This year, researchers will resume excavation of the archaeological monuments in the historical and cultural protected area Arkaim in the Chelyabinsk region after 10 years.
«We must note that these studies will be the first in Arkaim valley after a 10-year excavation break. Since 2006, there has been no work completed within this protected area. They are also valuable since they will be completed before tourists – people will be there and find out what was brought up from underground and what kind of new information was received about the ancient history of this area,» said the press service of the regional Ministry of Culture.
The burial ground is called Aleksandrovskiy IV and was already partially studied in 1989.

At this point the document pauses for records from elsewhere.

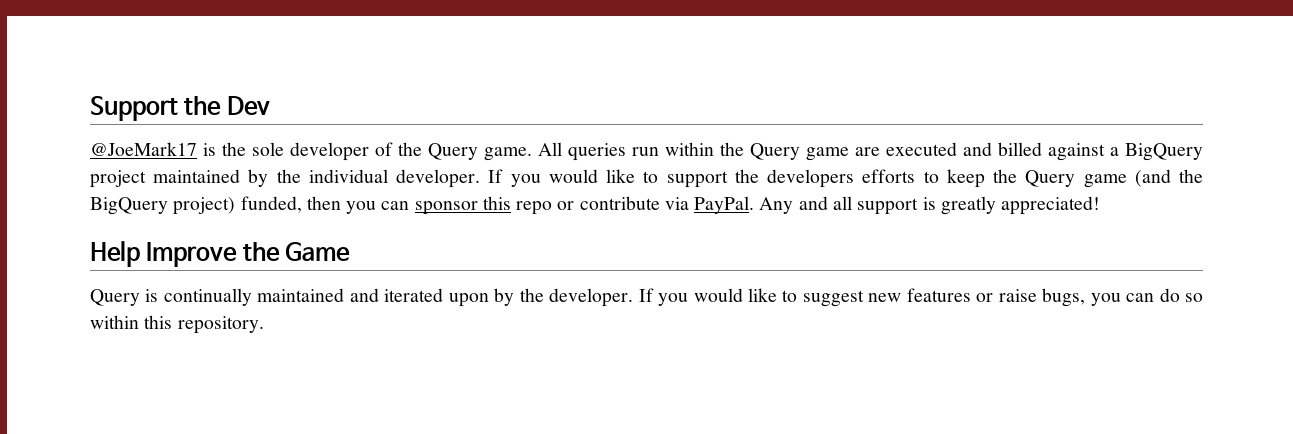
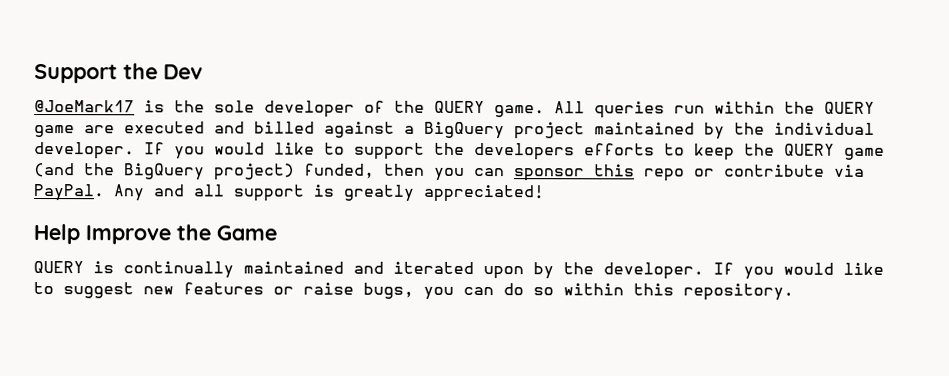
[428,143,478,160] Query -> [434,100,485,114] QUERY
[750,143,800,160] Query -> [824,101,875,114] QUERY
[1025,170,1076,187] Query -> [784,143,835,156] QUERY
[90,289,140,306] Query -> [33,261,84,274] QUERY

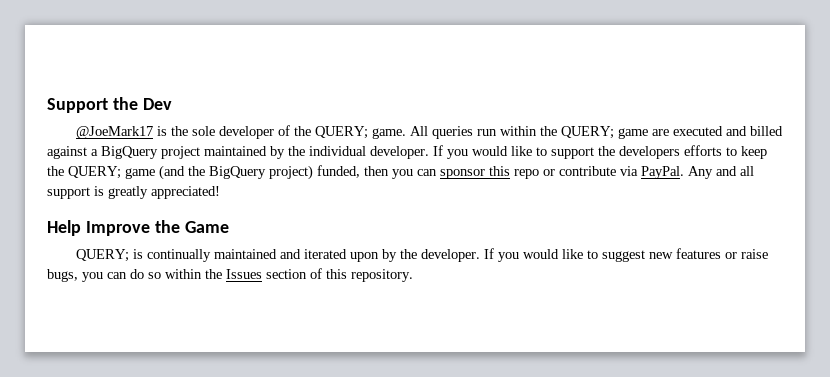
[434,100,485,114] QUERY -> [314,126,368,139] QUERY;
[824,101,875,114] QUERY -> [560,126,614,139] QUERY;
[784,143,835,156] QUERY -> [68,166,121,179] QUERY;
[33,261,84,274] QUERY -> [75,249,129,262] QUERY;
(624, 289) none -> [205,268,322,279] the Issues section of

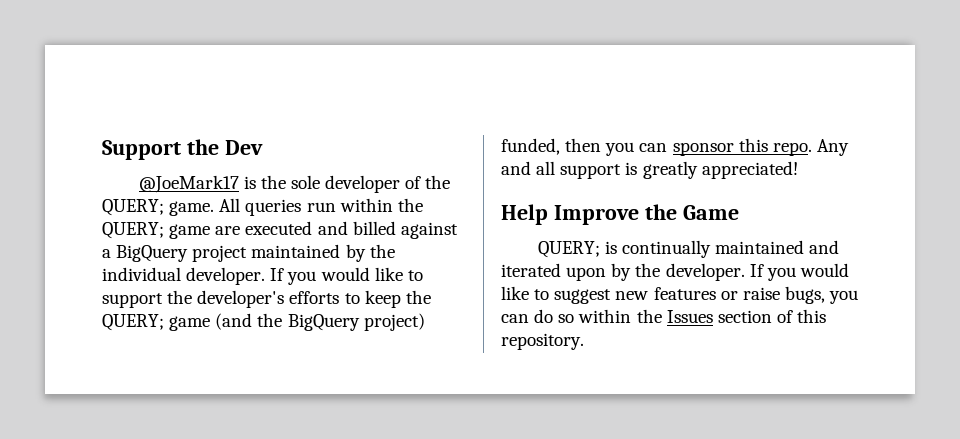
[619,146,680,159] developers -> [197,290,285,308] developer's
[514,166,684,179] repo or contribute via PayPal. -> [772,142,812,156] repo.

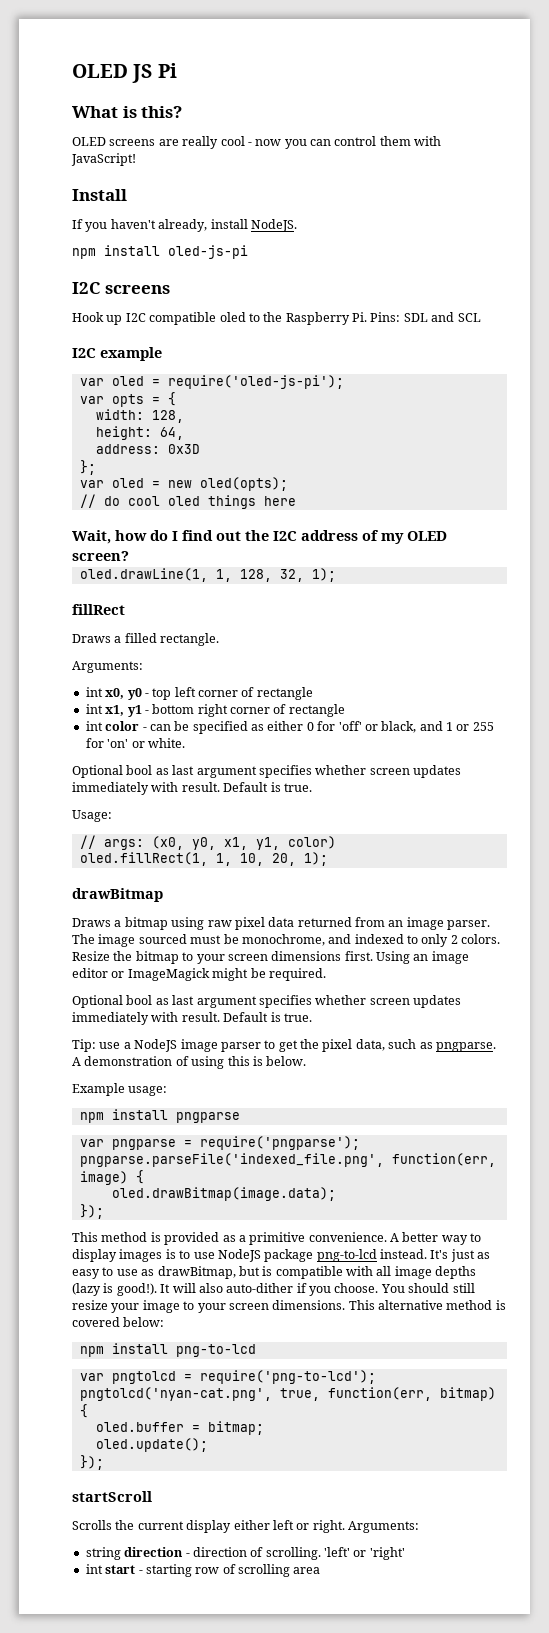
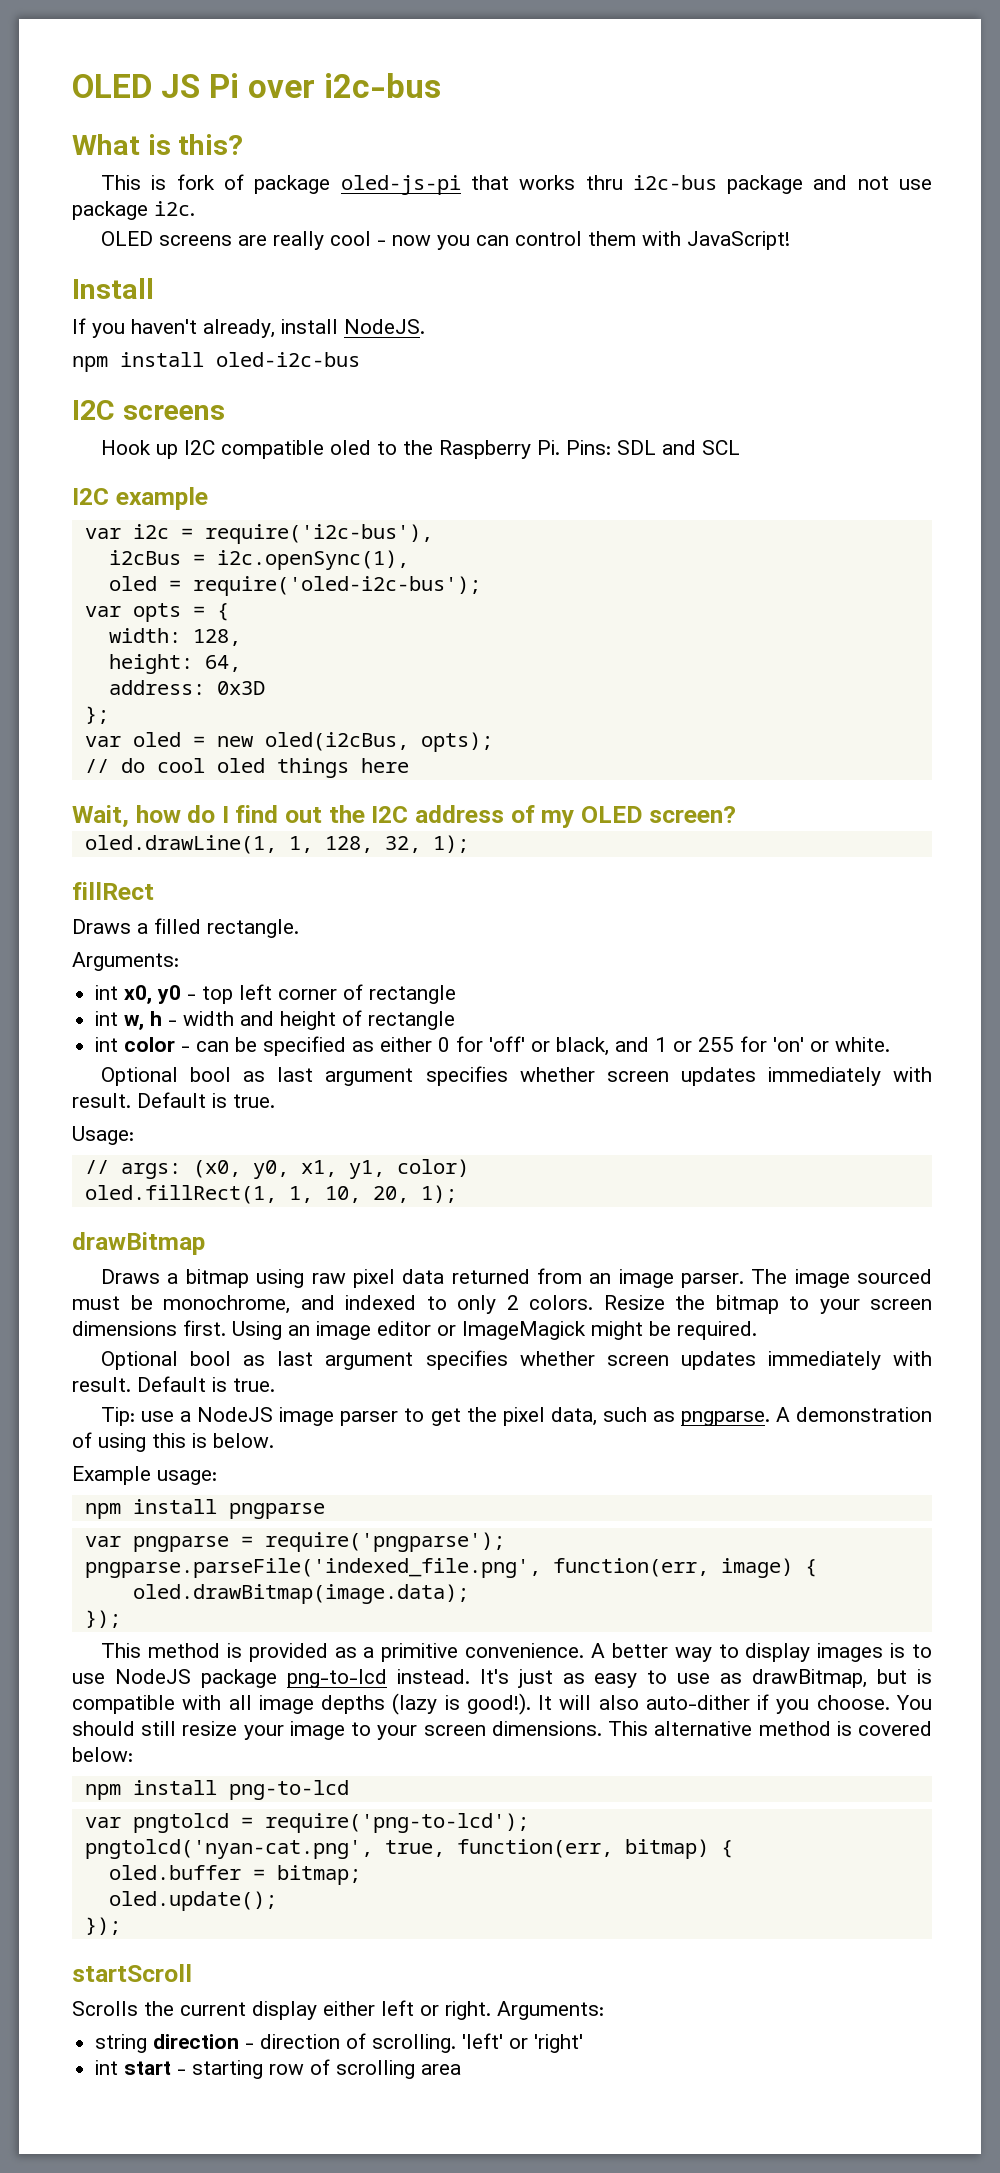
(177, 70) none -> [247,73,441,98] over i2c-bus
(183, 112) none -> [101,174,932,195] [72,201,195,220] // This is fork of package oled-js-pi that works thru i2c-bus package and not use package i2c.
[168,245,248,259] oled-js-pi -> [216,352,360,367] oled-i2c-bus
[111,375,344,389] oled = require('oled-js-pi'); -> [132,524,433,544] [108,550,409,570] [108,576,481,596] i2c = require('i2c-bus'), // i2cBus = i2c.openSync(1), // oled = require('oled-i2c-bus');
[199,477,288,491] oled(opts); -> [264,732,493,752] oled(i2cBus, opts);
[105,704,270,717] x1, y1 - bottom right corner -> [124,1011,337,1030] w, h - width and height

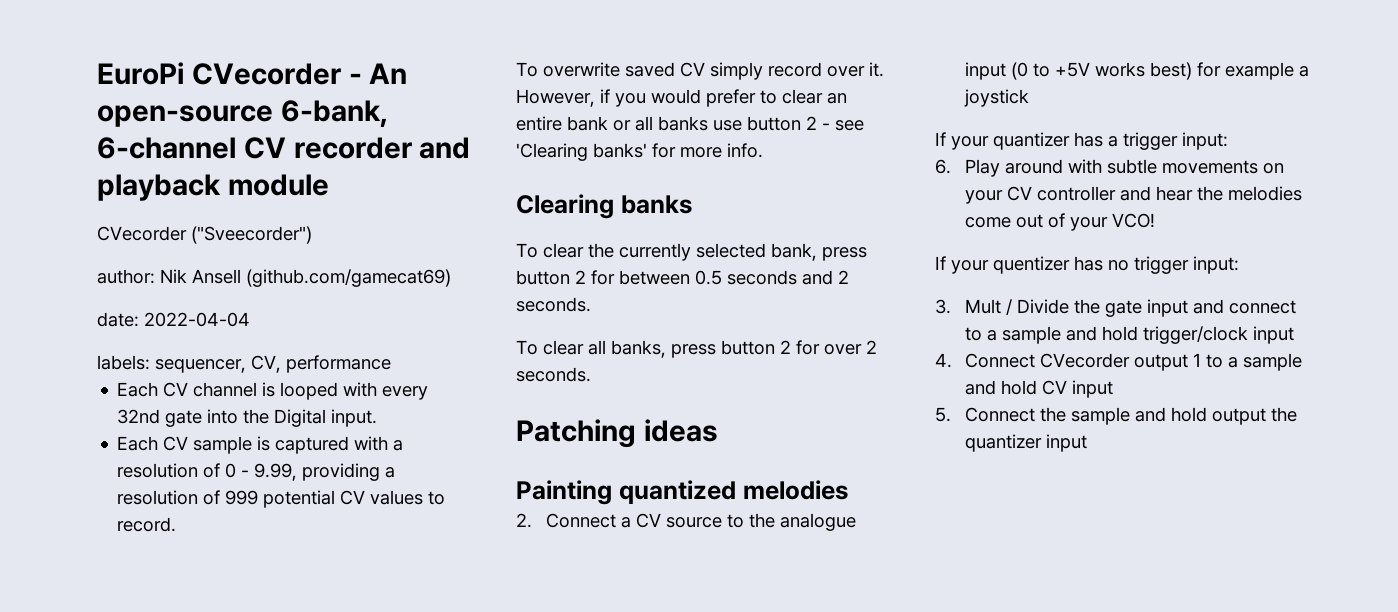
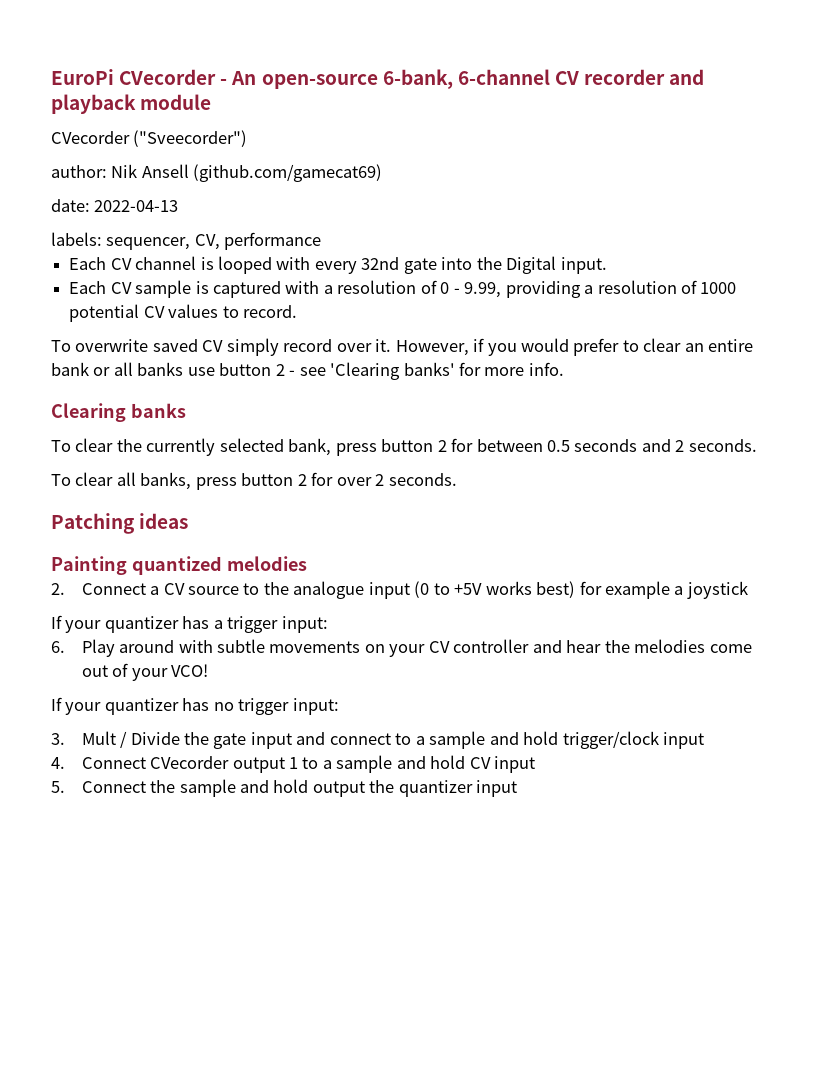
[144,312,250,327] 2022-04-04 -> [94,200,179,212] 2022-04-13
[225,490,259,505] 999 -> [700,282,737,294] 1000
[993,256,1070,274] quentizer -> [104,698,179,715] quantizer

«At that time, six burial grounds from the Arkaim and pre-Arkaim periods were dug up. After a few decades, researchers returned to these materials and determined the main burial sites,» the press service clarified.
The scientific curator of the new expedition is South Ural State University professor and senior researcher of the Institute of History and Archaeology of the Ural Division of the RAS, Andrey Epimakhov.
«Students of the Chelyabinsk State University Faculty of History and Philology, school students, and volunteers will be participating in the excavations,» said the press service.
About the protected area
Arkaim was a settled area from the bronze age (XXI-XVIII B.C.), discovered in 1987 in the south of the Chelyabinsk region when building water reservoirs. The settlement was founded by a predetermined plan with concrete city-building ideas and complex architecture. Here they did metallurgy, weaving, pottery, and animal husbandry.
In 1991, by decision of the Union of the Ministries of the RSFSR, the territory of the Arkaim valley and 15 surrounding areas with archaeological monuments of ancient culture were declared protected. The founded the historical and cultural protected area Arkaim, which is a structural subdivision of the Ministry of Culture in the Chelyabinsk Region and does museum, security, scientific, and tourist work.
In the field season of 2015, the elongated skill of a woman who lived there 1.8-2 thousand years ago was found in excavations in the vicinity of the protected area. Last year, archaeologists found the well-preserved skeleton of a nomad with an elongated skill and the remains of two men. The finds over the last three years are from the late Sarmatians, an ancient tribe which roamed the territory of modern Ukraine, Kazakhstan, and the south of Russia, whose members deliberately stretched their skulls to make their tribe distinct.